_AUFGABENSTELLUNG_
Welche Organisation veranstaltet laut dem Text über die Internet-Konferenzen die RightsCon?

_ZITIERTER TEXTAUSZUG_
□ □ □ □ □ □ □
Internet & Jurisdiction Policy Network, Berlin, 3. - 5. Juni 2019
Das vom französischen Internet-Experten Bertrand de la Chapelle gegründete Netzwerk „Internet & Jurisdiktion“ veranstaltete seine 3. Konferenz vom 2. bis 4. Juni 2019 in Berlin. Vorherige Konferenzen fanden in Paris (2017) und Ottawa (2018) statt. Grundidee des Projektes ist es, Mechanismen zu erarbeiten, wie die 193 nationalen Jurisdiktionen in einer grenzenlosen Internetwelt kollaborieren können. Die im vergangenen Jahr angenommene „Ottawa Roadmap“ hatte dieses Grundanliegen in drei Themenbereiche aufgeteilt: Data & Jurisdiction, Content & Jurisdiction und Domains & Jurisdiction. Für jede der Domains gab es in Berlin einen umfassenden Bericht mit sehr präzisen Vorschlägen für mögliche allgemeine Rahmenbedingungen. Für 2020 ist eine Serie von regionalen Konferenzen vorgesehen. Eine nächste Plenarkonferenz ist für 2021 anvisiert. Das Projekt erhält wegen seiner aktuellen und brisanten Themenstellung viel Zuspruch, sowohl bei Regierungen als auch bei der Wirtschaft. Sponsoren des Projekts sind u.a. die UNESCO, der Europarat, die Europäische Kommission, die OECD und ICANN. Es werden jedoch auch Zweifel daran geäußert, ob das gesteckte Ziel einer erweiterten Interoperabilität von nationalen Jurisdiktionen im globalen Cyberspace überhaupt erreichbar ist[3].
RightsCon, Tunis, 11. - 14. Juni 2019
Die RightsCon Konferenz hat sich aus der 2011 unter dem Titel „Silicon Valley Human Rights Conference“ zu einer der weltweit größten Internet-Konferenzen der Zivilgesellschaft entwickelt. An der 8. Ausgabe der RightsCon vom 14. - 17. Juni 2019 in Tunis nahmen über 3.000 Experten, vorwiegend aus der Zivilgesellschaft und der akademischen Community, teil. Veranstaltet wird die „RightsCon“ von der globalen zivilgesellschaftlichen Organisation Access Now. Aus den 850 Programmvorschlägen hatten die Veranstalter 450 Sessions ausgewählt. Die RightsCon ähnelt sehr dem IGF und behandelt im Prinzip die gleichen Themen. Im Mittelpunkt stehen dabei menschenrechtliche Fragen. Hauptredner waren u.a. David Kaye, UN-Sonderberichterstatter für Meinungsäußerungsfreiheit, und Moez Chakchouk, stellvertretender UNESCO-Generaldirektor. Die Veranstalter publizierten am Schluss der Konferenz ein Statement unter dem Titel „RightsCon Tunis Learnings“, das wesentliche Elemente der Konferenz zusammenzufassen versucht[4]. Die nächste RightsCon findet im Juni 2020 in San José in Costa Rica statt.
□ □ □ □ □ □ □
[Gespeicherte Einträge]

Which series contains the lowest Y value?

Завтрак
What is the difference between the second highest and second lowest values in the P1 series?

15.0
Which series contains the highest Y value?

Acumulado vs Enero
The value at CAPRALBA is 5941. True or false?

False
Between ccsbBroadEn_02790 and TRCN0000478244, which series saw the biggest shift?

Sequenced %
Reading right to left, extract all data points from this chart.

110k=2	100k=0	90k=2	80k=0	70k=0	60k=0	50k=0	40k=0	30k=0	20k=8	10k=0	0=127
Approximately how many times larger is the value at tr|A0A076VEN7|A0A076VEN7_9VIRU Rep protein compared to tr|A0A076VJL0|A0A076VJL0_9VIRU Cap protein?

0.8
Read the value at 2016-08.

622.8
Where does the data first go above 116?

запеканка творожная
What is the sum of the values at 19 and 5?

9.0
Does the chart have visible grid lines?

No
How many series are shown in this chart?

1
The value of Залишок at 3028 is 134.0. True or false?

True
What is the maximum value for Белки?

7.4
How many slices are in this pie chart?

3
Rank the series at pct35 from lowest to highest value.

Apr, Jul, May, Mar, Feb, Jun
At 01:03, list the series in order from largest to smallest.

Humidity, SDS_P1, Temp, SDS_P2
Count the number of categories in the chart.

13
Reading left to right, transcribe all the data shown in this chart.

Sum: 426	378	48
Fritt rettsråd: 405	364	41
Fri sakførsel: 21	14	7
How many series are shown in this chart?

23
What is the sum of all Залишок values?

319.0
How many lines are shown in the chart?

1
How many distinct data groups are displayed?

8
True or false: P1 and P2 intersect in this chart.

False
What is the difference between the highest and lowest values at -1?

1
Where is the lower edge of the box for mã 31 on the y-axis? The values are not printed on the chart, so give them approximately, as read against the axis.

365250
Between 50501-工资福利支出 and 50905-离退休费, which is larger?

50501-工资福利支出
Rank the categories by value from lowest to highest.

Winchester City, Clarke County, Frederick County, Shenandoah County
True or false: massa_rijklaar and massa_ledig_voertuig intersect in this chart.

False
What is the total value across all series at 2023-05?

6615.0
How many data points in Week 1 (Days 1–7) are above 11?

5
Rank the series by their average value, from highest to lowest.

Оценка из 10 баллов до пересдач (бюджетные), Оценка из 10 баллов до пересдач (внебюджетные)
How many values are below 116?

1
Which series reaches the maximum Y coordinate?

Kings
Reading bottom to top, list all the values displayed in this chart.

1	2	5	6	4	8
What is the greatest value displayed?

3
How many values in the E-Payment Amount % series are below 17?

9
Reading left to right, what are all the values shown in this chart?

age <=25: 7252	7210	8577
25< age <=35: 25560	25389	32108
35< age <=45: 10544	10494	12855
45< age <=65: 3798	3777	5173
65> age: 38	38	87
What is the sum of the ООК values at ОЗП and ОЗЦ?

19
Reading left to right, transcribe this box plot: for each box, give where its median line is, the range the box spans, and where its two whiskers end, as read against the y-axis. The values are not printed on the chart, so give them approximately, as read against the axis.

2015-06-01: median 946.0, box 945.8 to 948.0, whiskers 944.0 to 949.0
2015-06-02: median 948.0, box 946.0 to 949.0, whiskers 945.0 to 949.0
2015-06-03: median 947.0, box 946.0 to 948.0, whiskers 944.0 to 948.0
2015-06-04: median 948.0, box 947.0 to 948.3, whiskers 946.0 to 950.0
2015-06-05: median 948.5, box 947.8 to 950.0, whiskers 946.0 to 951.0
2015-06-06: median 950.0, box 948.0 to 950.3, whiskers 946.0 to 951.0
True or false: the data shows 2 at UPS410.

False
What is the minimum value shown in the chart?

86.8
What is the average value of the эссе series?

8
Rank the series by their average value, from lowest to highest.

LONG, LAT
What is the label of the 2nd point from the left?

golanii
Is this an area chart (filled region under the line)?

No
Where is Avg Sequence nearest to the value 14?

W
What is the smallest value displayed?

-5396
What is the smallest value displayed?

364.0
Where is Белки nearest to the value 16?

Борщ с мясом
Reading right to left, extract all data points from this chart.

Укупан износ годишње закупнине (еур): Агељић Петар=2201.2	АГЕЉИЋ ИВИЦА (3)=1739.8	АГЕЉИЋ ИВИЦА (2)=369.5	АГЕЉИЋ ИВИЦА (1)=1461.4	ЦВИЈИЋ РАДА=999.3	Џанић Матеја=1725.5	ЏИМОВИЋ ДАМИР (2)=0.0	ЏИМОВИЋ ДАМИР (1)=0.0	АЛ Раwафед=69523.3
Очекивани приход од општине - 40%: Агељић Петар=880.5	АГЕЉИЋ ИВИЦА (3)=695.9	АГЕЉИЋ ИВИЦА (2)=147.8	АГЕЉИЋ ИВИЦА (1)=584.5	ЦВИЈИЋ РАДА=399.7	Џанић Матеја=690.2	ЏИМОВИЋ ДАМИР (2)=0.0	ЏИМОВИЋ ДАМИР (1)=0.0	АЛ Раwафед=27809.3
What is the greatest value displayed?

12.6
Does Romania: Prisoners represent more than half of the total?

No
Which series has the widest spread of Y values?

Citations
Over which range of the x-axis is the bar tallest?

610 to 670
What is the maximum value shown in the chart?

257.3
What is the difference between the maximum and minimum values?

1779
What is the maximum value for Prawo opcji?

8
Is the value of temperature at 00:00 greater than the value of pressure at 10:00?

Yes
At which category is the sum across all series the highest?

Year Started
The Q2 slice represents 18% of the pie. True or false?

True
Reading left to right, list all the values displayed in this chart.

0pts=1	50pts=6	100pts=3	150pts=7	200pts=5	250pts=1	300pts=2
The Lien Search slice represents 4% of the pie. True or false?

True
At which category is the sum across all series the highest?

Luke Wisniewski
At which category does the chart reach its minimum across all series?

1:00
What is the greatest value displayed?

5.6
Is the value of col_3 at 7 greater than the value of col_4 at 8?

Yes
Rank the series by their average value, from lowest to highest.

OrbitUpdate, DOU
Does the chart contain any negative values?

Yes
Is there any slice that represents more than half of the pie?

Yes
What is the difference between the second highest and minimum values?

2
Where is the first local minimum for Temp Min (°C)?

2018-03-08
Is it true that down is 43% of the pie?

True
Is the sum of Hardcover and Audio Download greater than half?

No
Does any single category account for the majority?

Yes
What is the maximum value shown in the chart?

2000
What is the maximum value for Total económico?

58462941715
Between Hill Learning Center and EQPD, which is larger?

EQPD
□ □ □ □ □ □ □
_LÖSUNG_
Die RightsCon wird von der globalen zivilgesellschaftlichen Organisation Access Now veranstaltet.